*** Block opens ***

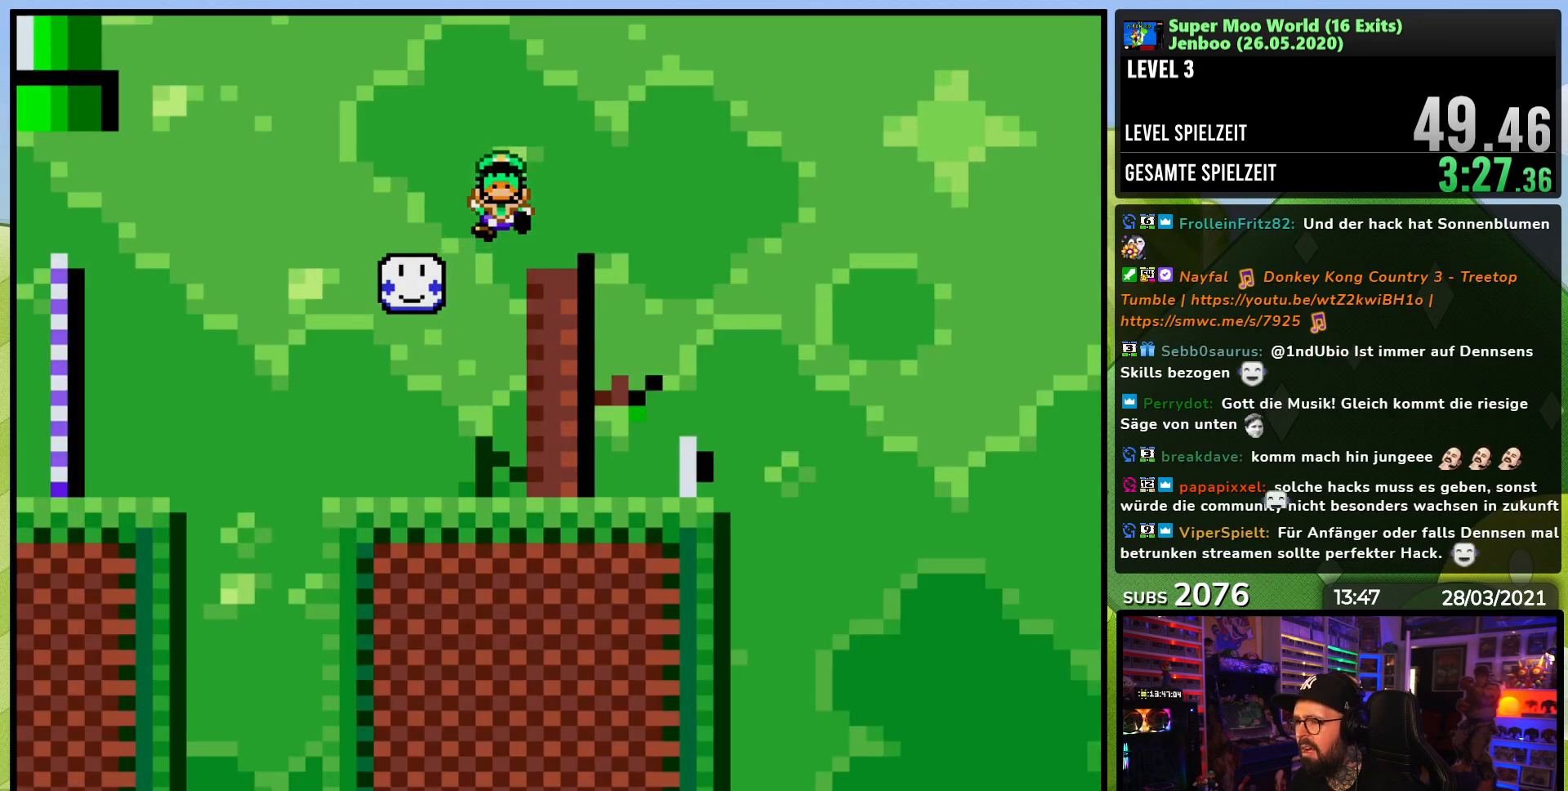
{"buttons": ["Y"], "events": [[17, "A", "down"], [133, "A", "up"], [283, "Y", "down"]]}
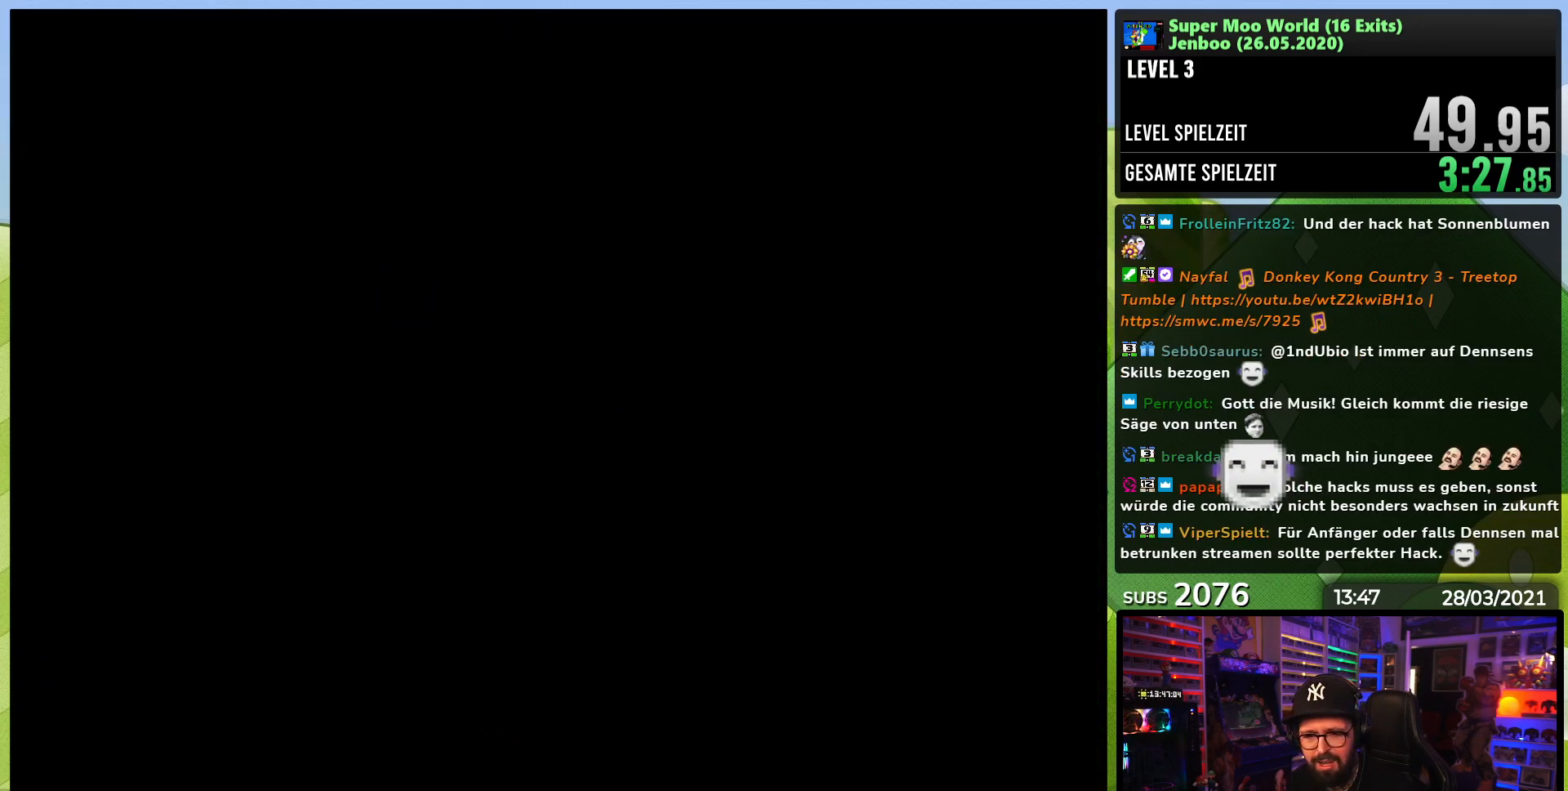
{"buttons": [], "events": [[117, "Y", "up"], [133, "Y", "down"], [467, "Y", "up"]]}
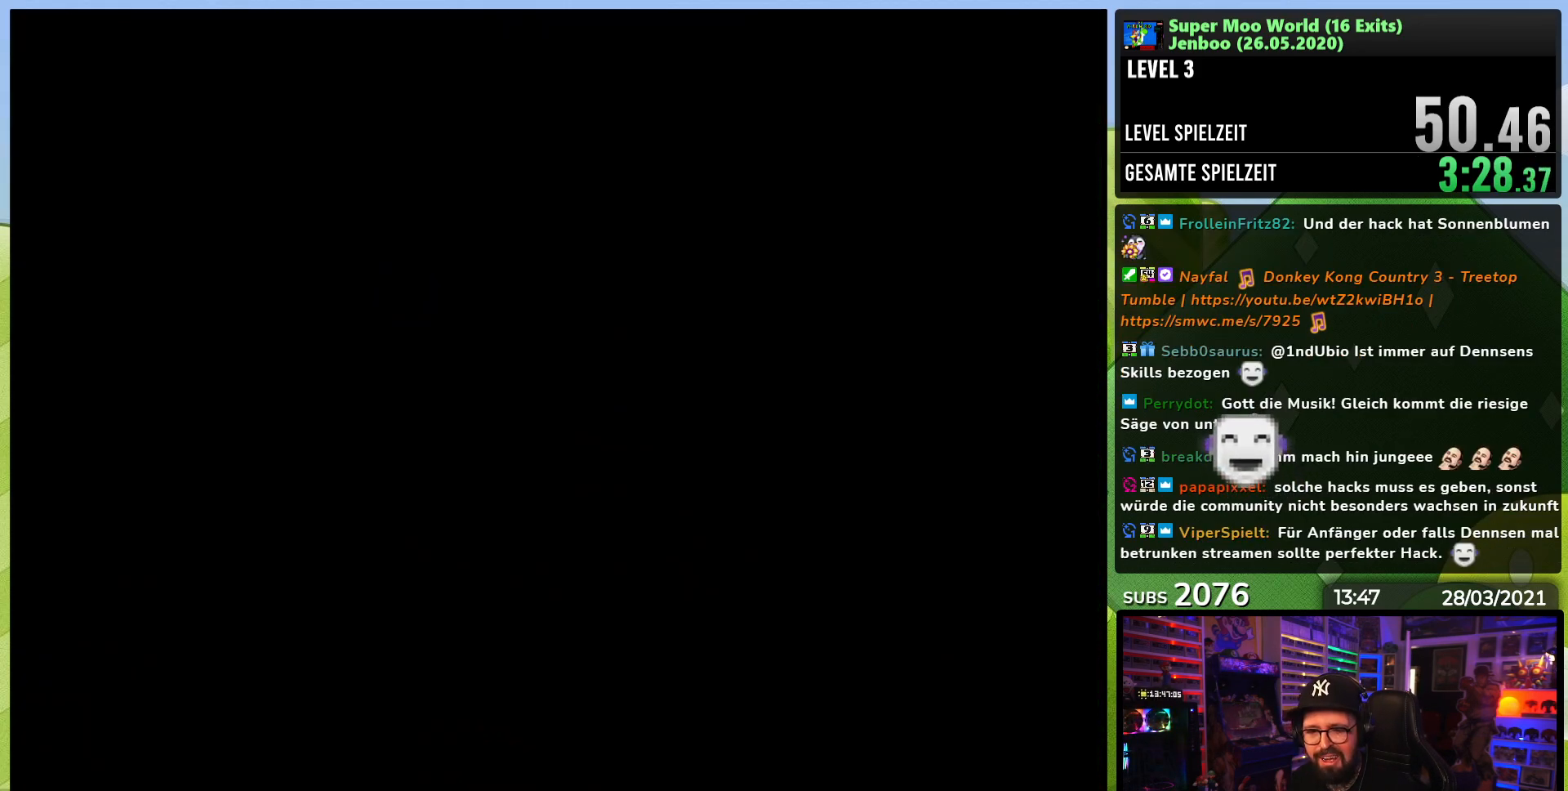
{"buttons": ["X", "DPAD_RIGHT"], "events": [[33, "X", "down"], [83, "A", "down"], [83, "DPAD_RIGHT", "down"], [83, "X", "up"], [100, "A", "up"], [100, "X", "down"]]}
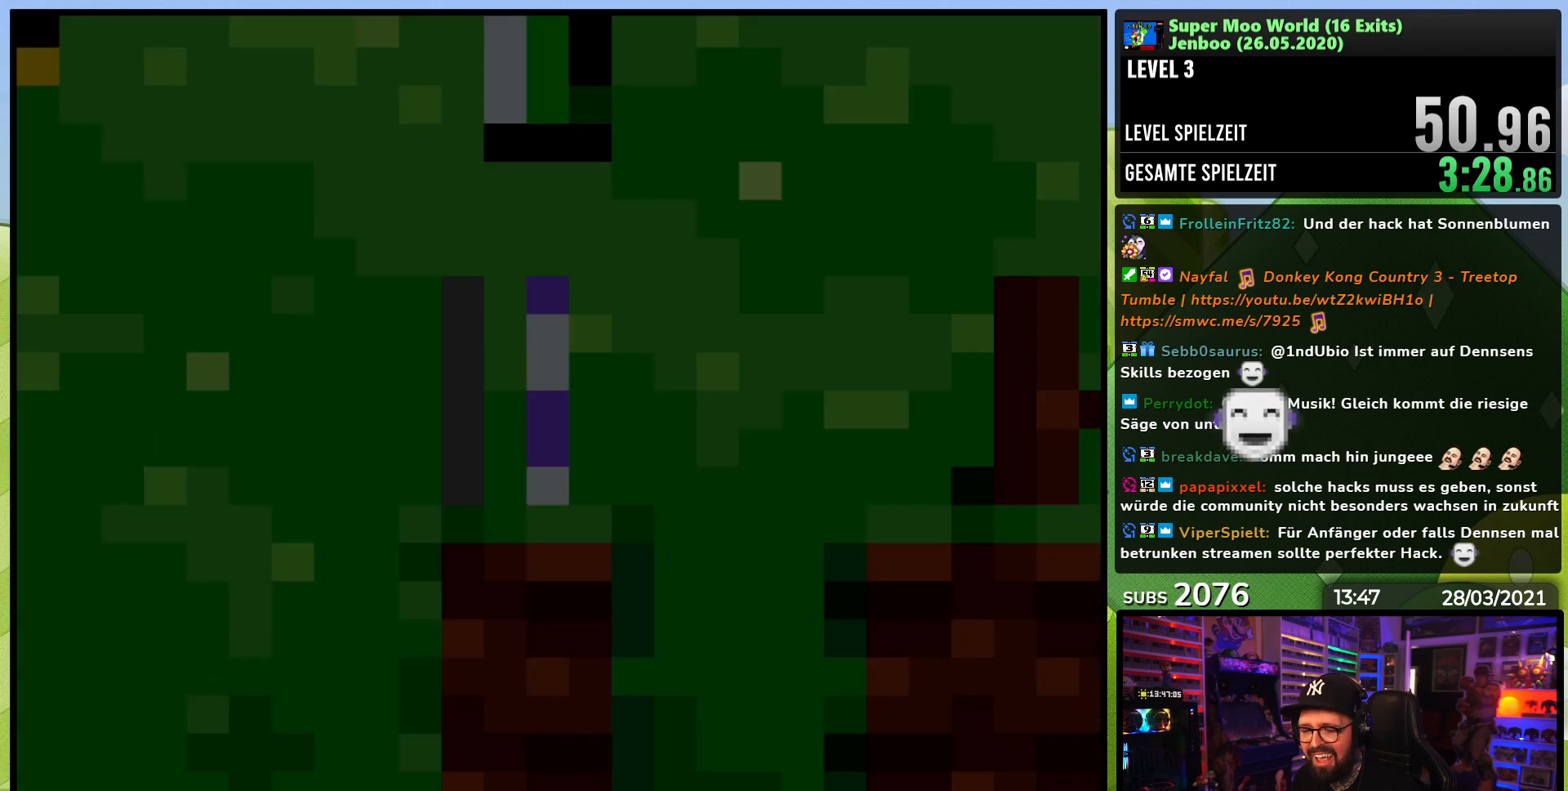
{"buttons": ["A", "X", "DPAD_RIGHT"], "events": [[483, "A", "down"]]}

*** Block closes ***

Activity
Retype the whole listing. Keep every word exact but include no pictures.

Task result
{"buttons": ["Y"], "events": [[17, "A", "down"], [133, "A", "up"], [283, "Y", "down"]]}
{"buttons": [], "events": [[117, "Y", "up"], [133, "Y", "down"], [467, "Y", "up"]]}
{"buttons": ["X", "DPAD_RIGHT"], "events": [[33, "X", "down"], [83, "A", "down"], [83, "DPAD_RIGHT", "down"], [83, "X", "up"], [100, "A", "up"], [100, "X", "down"]]}
{"buttons": ["A", "X", "DPAD_RIGHT"], "events": [[483, "A", "down"]]}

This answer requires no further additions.